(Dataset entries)
_____

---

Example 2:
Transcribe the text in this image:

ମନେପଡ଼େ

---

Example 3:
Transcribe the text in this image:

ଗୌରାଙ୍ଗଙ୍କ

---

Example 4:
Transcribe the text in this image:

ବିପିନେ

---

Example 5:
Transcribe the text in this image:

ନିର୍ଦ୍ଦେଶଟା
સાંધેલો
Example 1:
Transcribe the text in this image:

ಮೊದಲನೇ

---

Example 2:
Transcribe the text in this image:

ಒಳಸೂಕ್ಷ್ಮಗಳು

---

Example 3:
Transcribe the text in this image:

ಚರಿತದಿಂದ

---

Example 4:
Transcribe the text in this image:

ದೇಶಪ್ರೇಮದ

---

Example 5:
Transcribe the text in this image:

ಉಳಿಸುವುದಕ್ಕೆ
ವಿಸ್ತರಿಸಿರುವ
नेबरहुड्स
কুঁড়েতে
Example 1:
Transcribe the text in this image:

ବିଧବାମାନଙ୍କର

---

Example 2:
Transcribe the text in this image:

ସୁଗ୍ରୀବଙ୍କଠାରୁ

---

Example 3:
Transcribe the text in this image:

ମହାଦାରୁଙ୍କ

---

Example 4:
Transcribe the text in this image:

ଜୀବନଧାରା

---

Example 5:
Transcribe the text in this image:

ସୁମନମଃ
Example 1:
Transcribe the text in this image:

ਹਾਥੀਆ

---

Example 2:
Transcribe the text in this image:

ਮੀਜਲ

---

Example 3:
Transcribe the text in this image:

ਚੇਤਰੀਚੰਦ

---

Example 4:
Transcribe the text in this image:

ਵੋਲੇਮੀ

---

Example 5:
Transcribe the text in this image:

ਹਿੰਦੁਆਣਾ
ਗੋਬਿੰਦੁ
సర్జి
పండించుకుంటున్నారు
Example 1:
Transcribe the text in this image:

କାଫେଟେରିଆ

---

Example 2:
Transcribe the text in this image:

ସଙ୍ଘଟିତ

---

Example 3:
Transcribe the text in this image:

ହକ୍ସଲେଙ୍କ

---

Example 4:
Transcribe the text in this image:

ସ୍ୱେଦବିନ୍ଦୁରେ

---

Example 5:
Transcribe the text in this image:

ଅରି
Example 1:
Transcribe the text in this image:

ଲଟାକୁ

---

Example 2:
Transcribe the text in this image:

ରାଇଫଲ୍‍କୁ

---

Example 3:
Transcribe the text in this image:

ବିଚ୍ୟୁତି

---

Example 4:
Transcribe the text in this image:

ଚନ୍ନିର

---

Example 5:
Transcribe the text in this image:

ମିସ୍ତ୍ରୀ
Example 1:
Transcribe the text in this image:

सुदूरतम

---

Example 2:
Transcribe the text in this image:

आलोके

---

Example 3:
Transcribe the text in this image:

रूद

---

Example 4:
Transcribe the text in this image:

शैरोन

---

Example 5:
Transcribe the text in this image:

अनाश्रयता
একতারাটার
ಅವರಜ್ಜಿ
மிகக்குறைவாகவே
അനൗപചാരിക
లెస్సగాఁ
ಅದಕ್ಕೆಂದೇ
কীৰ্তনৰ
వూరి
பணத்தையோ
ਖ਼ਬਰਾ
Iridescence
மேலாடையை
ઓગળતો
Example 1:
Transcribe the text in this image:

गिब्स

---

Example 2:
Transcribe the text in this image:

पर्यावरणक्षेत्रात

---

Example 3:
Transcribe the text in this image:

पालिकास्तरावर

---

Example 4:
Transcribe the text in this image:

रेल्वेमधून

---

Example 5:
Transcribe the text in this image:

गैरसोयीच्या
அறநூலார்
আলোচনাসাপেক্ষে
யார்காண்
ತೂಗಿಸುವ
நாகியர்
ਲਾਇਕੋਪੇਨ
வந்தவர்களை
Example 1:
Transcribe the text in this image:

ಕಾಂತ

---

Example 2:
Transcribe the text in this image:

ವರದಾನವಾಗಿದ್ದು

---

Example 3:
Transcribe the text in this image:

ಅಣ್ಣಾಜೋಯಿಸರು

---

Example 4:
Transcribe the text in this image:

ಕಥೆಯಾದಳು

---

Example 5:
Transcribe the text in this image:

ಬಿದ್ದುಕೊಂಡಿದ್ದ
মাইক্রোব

_____

» What the task asks
Please transcribe all of the records, keeping every line exactly as it is.

» Response to this task
---

Example 2:
Transcribe the text in this image:

ମନେପଡ଼େ

---

Example 3:
Transcribe the text in this image:

ଗୌରାଙ୍ଗଙ୍କ

---

Example 4:
Transcribe the text in this image:

ବିପିନେ

---

Example 5:
Transcribe the text in this image:

ନିର୍ଦ୍ଦେଶଟା
સાંધેલો
Example 1:
Transcribe the text in this image:

ಮೊದಲನೇ

---

Example 2:
Transcribe the text in this image:

ಒಳಸೂಕ್ಷ್ಮಗಳು

---

Example 3:
Transcribe the text in this image:

ಚರಿತದಿಂದ

---

Example 4:
Transcribe the text in this image:

ದೇಶಪ್ರೇಮದ

---

Example 5:
Transcribe the text in this image:

ಉಳಿಸುವುದಕ್ಕೆ
ವಿಸ್ತರಿಸಿರುವ
नेबरहुड्स
কুঁড়েতে
Example 1:
Transcribe the text in this image:

ବିଧବାମାନଙ୍କର

---

Example 2:
Transcribe the text in this image:

ସୁଗ୍ରୀବଙ୍କଠାରୁ

---

Example 3:
Transcribe the text in this image:

ମହାଦାରୁଙ୍କ

---

Example 4:
Transcribe the text in this image:

ଜୀବନଧାରା

---

Example 5:
Transcribe the text in this image:

ସୁମନମଃ
Example 1:
Transcribe the text in this image:

ਹਾਥੀਆ

---

Example 2:
Transcribe the text in this image:

ਮੀਜਲ

---

Example 3:
Transcribe the text in this image:

ਚੇਤਰੀਚੰਦ

---

Example 4:
Transcribe the text in this image:

ਵੋਲੇਮੀ

---

Example 5:
Transcribe the text in this image:

ਹਿੰਦੁਆਣਾ
ਗੋਬਿੰਦੁ
సర్జి
పండించుకుంటున్నారు
Example 1:
Transcribe the text in this image:

କାଫେଟେରିଆ

---

Example 2:
Transcribe the text in this image:

ସଙ୍ଘଟିତ

---

Example 3:
Transcribe the text in this image:

ହକ୍ସଲେଙ୍କ

---

Example 4:
Transcribe the text in this image:

ସ୍ୱେଦବିନ୍ଦୁରେ

---

Example 5:
Transcribe the text in this image:

ଅରି
Example 1:
Transcribe the text in this image:

ଲଟାକୁ

---

Example 2:
Transcribe the text in this image:

ରାଇଫଲ୍‍କୁ

---

Example 3:
Transcribe the text in this image:

ବିଚ୍ୟୁତି

---

Example 4:
Transcribe the text in this image:

ଚନ୍ନିର

---

Example 5:
Transcribe the text in this image:

ମିସ୍ତ୍ରୀ
Example 1:
Transcribe the text in this image:

सुदूरतम

---

Example 2:
Transcribe the text in this image:

आलोके

---

Example 3:
Transcribe the text in this image:

रूद

---

Example 4:
Transcribe the text in this image:

शैरोन

---

Example 5:
Transcribe the text in this image:

अनाश्रयता
একতারাটার
ಅವರಜ್ಜಿ
மிகக்குறைவாகவே
അനൗപചാരിക
లెస్సగాఁ
ಅದಕ್ಕೆಂದೇ
কীৰ্তনৰ
వూరి
பணத்தையோ
ਖ਼ਬਰਾ
Iridescence
மேலாடையை
ઓગળતો
Example 1:
Transcribe the text in this image:

गिब्स

---

Example 2:
Transcribe the text in this image:

पर्यावरणक्षेत्रात

---

Example 3:
Transcribe the text in this image:

पालिकास्तरावर

---

Example 4:
Transcribe the text in this image:

रेल्वेमधून

---

Example 5:
Transcribe the text in this image:

गैरसोयीच्या
அறநூலார்
আলোচনাসাপেক্ষে
யார்காண்
ತೂಗಿಸುವ
நாகியர்
ਲਾਇਕੋਪੇਨ
வந்தவர்களை
Example 1:
Transcribe the text in this image:

ಕಾಂತ

---

Example 2:
Transcribe the text in this image:

ವರದಾನವಾಗಿದ್ದು

---

Example 3:
Transcribe the text in this image:

ಅಣ್ಣಾಜೋಯಿಸರು

---

Example 4:
Transcribe the text in this image:

ಕಥೆಯಾದಳು

---

Example 5:
Transcribe the text in this image:

ಬಿದ್ದುಕೊಂಡಿದ್ದ
মাইক্রোব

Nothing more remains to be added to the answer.